Never buy a new dog on a whim. Owning a dog is a huge responsibility; make sure you can give a dog the time and attention he needs. Consider matching a dog's needs to your lifestyle. You might like the idea of owning a long-haired show dog, but do you have the time and money to dedicate to your dog's grooming regimen? Is your small apartment large enough for a huge Newfoundland? Can a little Yorkie keep up with you on your fast morning runs? Talk to a breeder before settling on a type of breed. To find a breeder, visit a local dog show or contact your local Kennel Club.

Pet stores, breeding facilities, and local kennels all sell dogs - but not all should. Reputable breeders rarely advertise on the Internet or in the newspaper. If you find a breeder online, be wary of any claims he makes regarding the health of his pets. One of the best ways to find a respected breeder is through word-of-mouth - ask trusted friends and family for recommendations. Once you have a list of breeders, arrange a visit to tour the facilities. If the breeder provides a clean home for her dogs, she should have no objections to your wandering around. Puppies should live inside the home as part of the family; dogs should never be kept in confining cages. The dogs should have easy access to fresh water, and premium dog food should fill the bowls at mealtime. At the end of your tour, ask for the facility's references. Follow up with the other owners and find out if their dogs have any illnesses or behavioral problems.

Spend some time playing with your potential new pet. A dog that acts shy or fearful may have behavioral problems that could prove costly to fix. Oftentimes, this type of behavior stems from neglect, a possible clue that the dog comes from a puppy mill. If the puppy seems too tired to play, he could have underlying health problems. You can also ask to see the parents of the puppy. If you detect a health issue with one of the parents, be aware that the problem may be genetic.

If the facility questions your love of dogs, don't be offended - take this as a good sign.

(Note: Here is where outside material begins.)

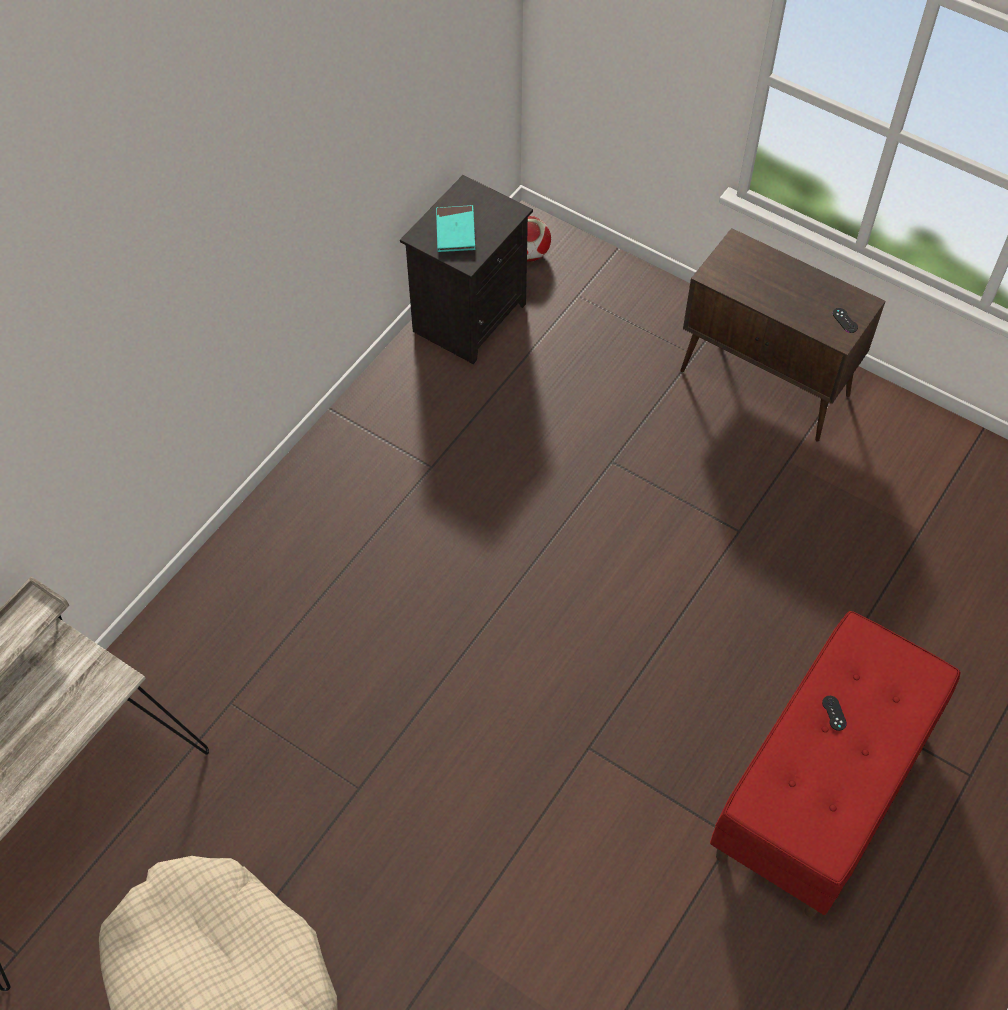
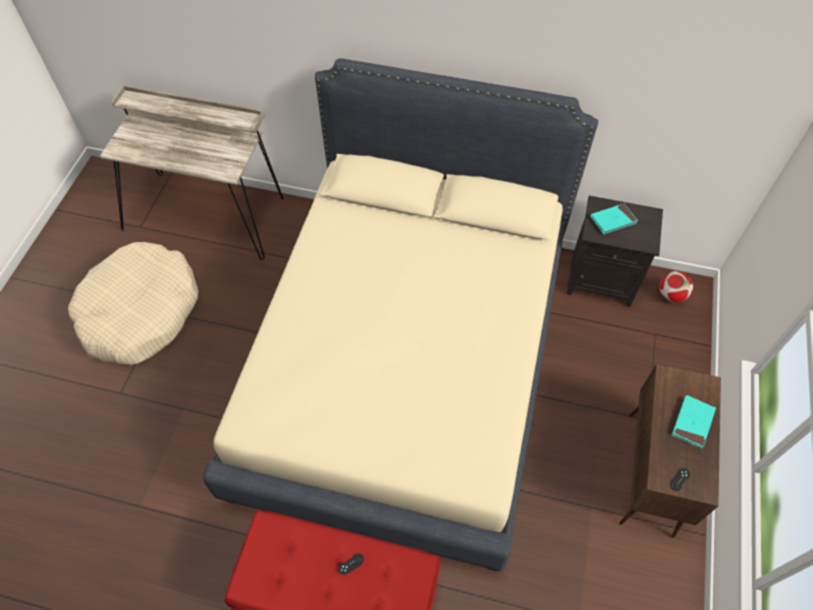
camera: 70 degrees right, 0 degrees up
(503, 598) = (407, 364): none -> beige bed
(780, 278) = (692, 422): none -> turquoise book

Responsible breeders want to send their dogs to loving homes. If a breeder shows no interest in the size of your home or the temperament of your children, consider it a warning sign.

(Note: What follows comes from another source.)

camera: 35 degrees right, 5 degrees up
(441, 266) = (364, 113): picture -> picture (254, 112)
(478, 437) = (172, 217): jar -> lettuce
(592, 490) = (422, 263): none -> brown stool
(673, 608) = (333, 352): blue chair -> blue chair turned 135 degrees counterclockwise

Make sure the facility offers you all of the dog's necessary health information, including the vaccination history and veterinarian records. If you are buying a purebred dog, the seller should hand over the certificate of registration confirming the purebred status. These papers, however, do not guarantee a dog's health; you will still need to bring your new dog to the veterinarian for a complete checkup.

A breeder should offer a written guarantee of your new pet's health. If your dog develops a health condition after a set number of days, the breeder will offer compensation for veterinary bills. If the breeder offers a return policy, ask about time limits. Before leaving the facility, make sure the sales receipt includes the following information: final price, date of purchase, your name and the name of the seller, and a description of the dog. Keep the receipt in a safe place in case your new dog gets sick.

If all dog owners followed the above advice, puppy mills would cease to exist. Another way to shut down these inhumane breeding facilities is to rethink buying a puppy altogether - consider adoption. Breed-specific rescue groups and animal shelters have hundreds of dogs just waiting for a new home. According to the Humane Society of the United States, one out of every four shelter dogs is a purebred. The other three dogs are happy and healthy mixed-breeds. Whether you adopt or buy, do your research to make sure you are bringing home a healthy puppy. You want your new best friend to live a long life.